La otra anécdota es descrita por Diego Galán: “Un hombre viejo, precedido por su propia sombra, atraviesa la puerta de una vieja iglesia romana. En el interior se halla la impresionante escultura inacabada del Moisés de Miguel Angel. El hombre la observa con veneración, en escrupuloso silencio, casi con recogimiento religioso, empequeñecido su cuerpo anciano bajo la magnitud de la obra que parece estar observándole a él. Los ojos del hombre parecen cansados pero su mirada está viva, es joven, se detiene en cada detalle con embeleso: hasta se atreve a acariciar partes de la escultura con sus manos delicadas. Luego, sale de la iglesia con calma. Este corto de 15 minutos, "La mirada de Michelangelo", fue el penúltimo trabajo cinematográfico de Antonioni.
El mismo lo interpretó hace apenas tres años, superando su invalidez con trucos digitales. Un Antonioni "restaurado" contemplando una obra entonces también recién restaurada. Michelangelo admirando a Michelangelo. Se trata de una pieza maestra que resume ese personalísimo mirar del cineasta con el que creó algunas grandes películas".
Esa era la mirada de Antonioni que sentimos aún en las escenas más insignificantes de sus películas que ahora debemos repasar mientras recordamos sus propias palabras:
-Sabemos que debajo de la imagen revelada hay otra, más fiel a la realidad, y debajo de ésta hay otra, y todavía otra debajo de esta última. Hasta llegar a la verdadera imagen de esta realidad, absoluta, misteriosa, que nadie verá nunca. O quizás hasta la descomposición de toda imagen, de toda realidad.
-Una imagen sólo es esencial si cada centímetro cuadrado de esa imagen es esencial… No tengo facilidad de palabra, más bien tengo facilidad de imagen.
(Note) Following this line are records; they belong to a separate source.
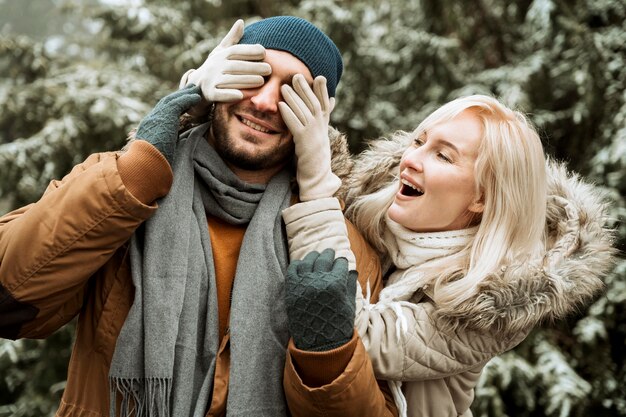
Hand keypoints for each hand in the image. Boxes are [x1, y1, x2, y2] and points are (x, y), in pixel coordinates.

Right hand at [135, 84, 201, 163]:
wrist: (143, 168)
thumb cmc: (150, 170)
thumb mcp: (158, 158)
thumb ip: (164, 153)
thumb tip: (169, 161)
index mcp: (148, 130)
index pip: (161, 115)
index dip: (172, 108)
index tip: (182, 104)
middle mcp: (150, 121)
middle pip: (166, 104)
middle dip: (178, 96)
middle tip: (190, 90)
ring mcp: (156, 118)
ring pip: (172, 101)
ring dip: (185, 94)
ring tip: (196, 90)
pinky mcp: (164, 118)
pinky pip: (178, 104)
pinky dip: (188, 99)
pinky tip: (197, 97)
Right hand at [179, 19, 270, 105]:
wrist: (197, 86)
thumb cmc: (216, 68)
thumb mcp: (221, 52)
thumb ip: (233, 39)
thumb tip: (241, 22)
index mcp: (221, 55)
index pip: (236, 51)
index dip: (250, 50)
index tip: (264, 52)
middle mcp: (215, 66)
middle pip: (235, 66)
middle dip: (253, 67)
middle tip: (269, 70)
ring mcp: (211, 80)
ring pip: (230, 80)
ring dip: (246, 80)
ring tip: (261, 81)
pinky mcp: (209, 94)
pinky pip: (219, 94)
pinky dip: (229, 95)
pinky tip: (240, 95)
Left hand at [278, 74, 340, 200]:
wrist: (317, 177)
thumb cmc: (316, 157)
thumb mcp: (320, 135)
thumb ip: (322, 118)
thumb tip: (331, 102)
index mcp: (323, 125)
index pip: (325, 104)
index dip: (322, 90)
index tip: (319, 77)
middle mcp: (321, 128)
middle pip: (314, 104)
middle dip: (305, 89)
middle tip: (297, 75)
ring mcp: (313, 134)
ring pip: (304, 112)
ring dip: (294, 98)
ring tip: (285, 87)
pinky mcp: (304, 143)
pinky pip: (296, 125)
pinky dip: (288, 114)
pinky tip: (281, 106)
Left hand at [285, 248, 356, 350]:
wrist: (318, 344)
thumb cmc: (338, 325)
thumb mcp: (349, 305)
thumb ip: (349, 285)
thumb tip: (351, 270)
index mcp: (336, 284)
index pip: (340, 263)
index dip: (341, 262)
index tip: (341, 262)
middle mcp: (319, 281)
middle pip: (324, 258)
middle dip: (329, 255)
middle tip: (330, 253)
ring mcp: (304, 284)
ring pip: (308, 260)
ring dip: (314, 257)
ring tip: (316, 257)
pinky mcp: (292, 289)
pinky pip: (294, 269)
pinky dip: (298, 264)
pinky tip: (303, 265)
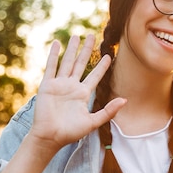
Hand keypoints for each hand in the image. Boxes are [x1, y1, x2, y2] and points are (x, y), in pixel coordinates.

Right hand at [29, 34, 125, 150]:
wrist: (50, 136)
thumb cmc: (71, 132)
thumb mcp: (93, 122)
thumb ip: (109, 111)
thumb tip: (125, 100)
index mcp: (83, 95)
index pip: (95, 76)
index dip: (102, 66)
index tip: (109, 55)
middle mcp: (72, 87)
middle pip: (81, 64)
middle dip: (87, 50)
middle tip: (92, 35)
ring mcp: (59, 85)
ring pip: (67, 62)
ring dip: (72, 49)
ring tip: (77, 36)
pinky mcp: (47, 85)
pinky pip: (51, 67)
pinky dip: (53, 55)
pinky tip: (57, 44)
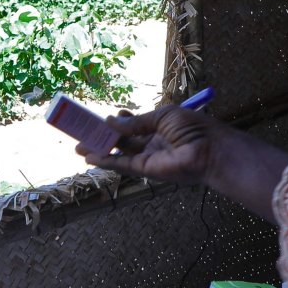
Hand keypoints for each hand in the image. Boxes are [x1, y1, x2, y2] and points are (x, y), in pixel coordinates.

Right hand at [79, 105, 217, 186]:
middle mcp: (152, 142)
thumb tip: (112, 120)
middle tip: (85, 131)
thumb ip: (137, 122)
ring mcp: (147, 157)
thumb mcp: (162, 116)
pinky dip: (106, 161)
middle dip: (104, 135)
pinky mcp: (145, 170)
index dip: (120, 121)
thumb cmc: (192, 128)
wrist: (208, 151)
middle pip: (123, 139)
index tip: (106, 117)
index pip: (135, 124)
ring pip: (118, 153)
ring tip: (79, 145)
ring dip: (99, 149)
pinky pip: (122, 165)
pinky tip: (90, 157)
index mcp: (159, 127)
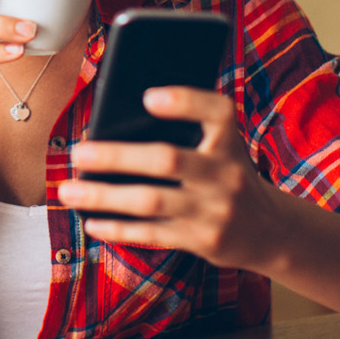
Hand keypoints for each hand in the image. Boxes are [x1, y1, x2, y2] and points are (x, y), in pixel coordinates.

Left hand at [56, 87, 288, 270]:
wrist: (272, 231)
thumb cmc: (228, 176)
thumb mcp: (223, 148)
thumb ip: (188, 132)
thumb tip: (113, 126)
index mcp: (230, 141)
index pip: (217, 112)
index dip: (184, 102)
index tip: (148, 97)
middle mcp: (226, 174)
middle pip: (167, 160)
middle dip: (117, 156)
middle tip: (77, 152)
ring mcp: (214, 211)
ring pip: (151, 201)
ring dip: (104, 196)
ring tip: (68, 190)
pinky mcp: (203, 241)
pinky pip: (152, 234)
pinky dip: (118, 228)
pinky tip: (92, 222)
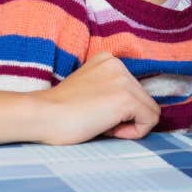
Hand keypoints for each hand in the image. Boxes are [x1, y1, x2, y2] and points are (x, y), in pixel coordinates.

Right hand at [31, 51, 160, 143]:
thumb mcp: (90, 88)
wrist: (41, 116)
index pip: (132, 89)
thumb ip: (110, 89)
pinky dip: (133, 132)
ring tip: (99, 123)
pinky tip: (108, 129)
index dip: (118, 109)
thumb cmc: (59, 111)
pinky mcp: (126, 98)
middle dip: (124, 116)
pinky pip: (150, 120)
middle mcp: (120, 64)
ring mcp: (124, 80)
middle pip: (142, 98)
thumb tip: (134, 109)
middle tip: (97, 121)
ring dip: (127, 124)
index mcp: (108, 59)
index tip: (95, 113)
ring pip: (149, 110)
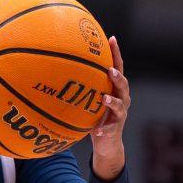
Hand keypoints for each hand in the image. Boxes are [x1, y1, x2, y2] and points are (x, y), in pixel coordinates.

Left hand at [91, 36, 129, 178]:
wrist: (107, 144)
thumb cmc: (96, 118)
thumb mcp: (89, 100)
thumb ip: (82, 87)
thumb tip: (58, 69)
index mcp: (115, 89)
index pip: (117, 67)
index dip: (116, 53)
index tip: (112, 39)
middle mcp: (122, 99)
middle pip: (123, 84)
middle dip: (117, 76)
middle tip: (109, 70)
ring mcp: (120, 114)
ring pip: (121, 105)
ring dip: (113, 101)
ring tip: (105, 99)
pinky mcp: (115, 130)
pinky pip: (110, 129)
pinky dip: (104, 129)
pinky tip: (97, 131)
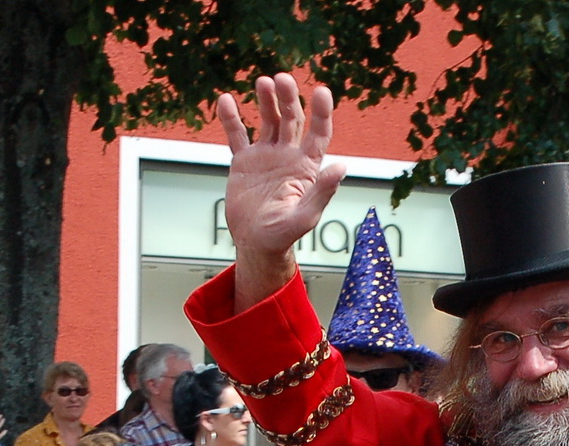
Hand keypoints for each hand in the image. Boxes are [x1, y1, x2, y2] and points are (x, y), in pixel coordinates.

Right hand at [217, 75, 346, 259]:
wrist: (256, 244)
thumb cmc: (284, 235)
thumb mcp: (305, 216)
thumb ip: (322, 192)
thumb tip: (341, 167)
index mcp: (307, 167)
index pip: (319, 134)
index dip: (321, 113)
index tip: (321, 91)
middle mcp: (288, 156)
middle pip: (292, 120)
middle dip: (289, 99)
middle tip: (283, 79)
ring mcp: (266, 156)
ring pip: (268, 121)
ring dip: (267, 101)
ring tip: (263, 82)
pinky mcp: (244, 162)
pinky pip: (237, 135)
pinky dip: (232, 119)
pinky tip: (226, 100)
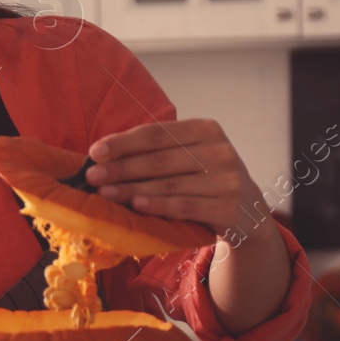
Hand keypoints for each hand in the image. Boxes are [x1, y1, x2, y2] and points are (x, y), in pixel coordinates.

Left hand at [82, 119, 264, 239]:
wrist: (247, 211)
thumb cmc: (204, 180)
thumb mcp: (188, 156)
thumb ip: (156, 151)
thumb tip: (102, 155)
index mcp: (206, 129)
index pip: (157, 133)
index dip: (124, 142)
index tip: (95, 152)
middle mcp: (220, 150)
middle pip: (160, 159)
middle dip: (121, 168)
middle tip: (92, 176)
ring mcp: (228, 179)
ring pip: (169, 184)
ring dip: (132, 189)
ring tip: (105, 193)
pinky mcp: (229, 207)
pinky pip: (186, 206)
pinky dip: (159, 205)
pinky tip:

-Si un tema no me interesa, no puedo, no quiero ni debo filmarlo. Soy dueño de elegir, aunque sepa que esa coherencia deberé pagarla de algún modo.
-Lo que no sé cuando me preguntan cómo nace una película es precisamente cómo se produce el nacimiento mismo, el parto, el big bang, los primeros tres minutos. Ni si las imágenes de esos tres primeros minutos tienen un contenido.
En otras palabras, si la película nace primero como respuesta a una exigencia íntima de su autor o bien si la pregunta que esas imágenes plantean está condenada a no ser ya otra cosa, a valer -ontológicamente- por lo que es…
ag/adl
*Escritor y crítico de cine colombiano.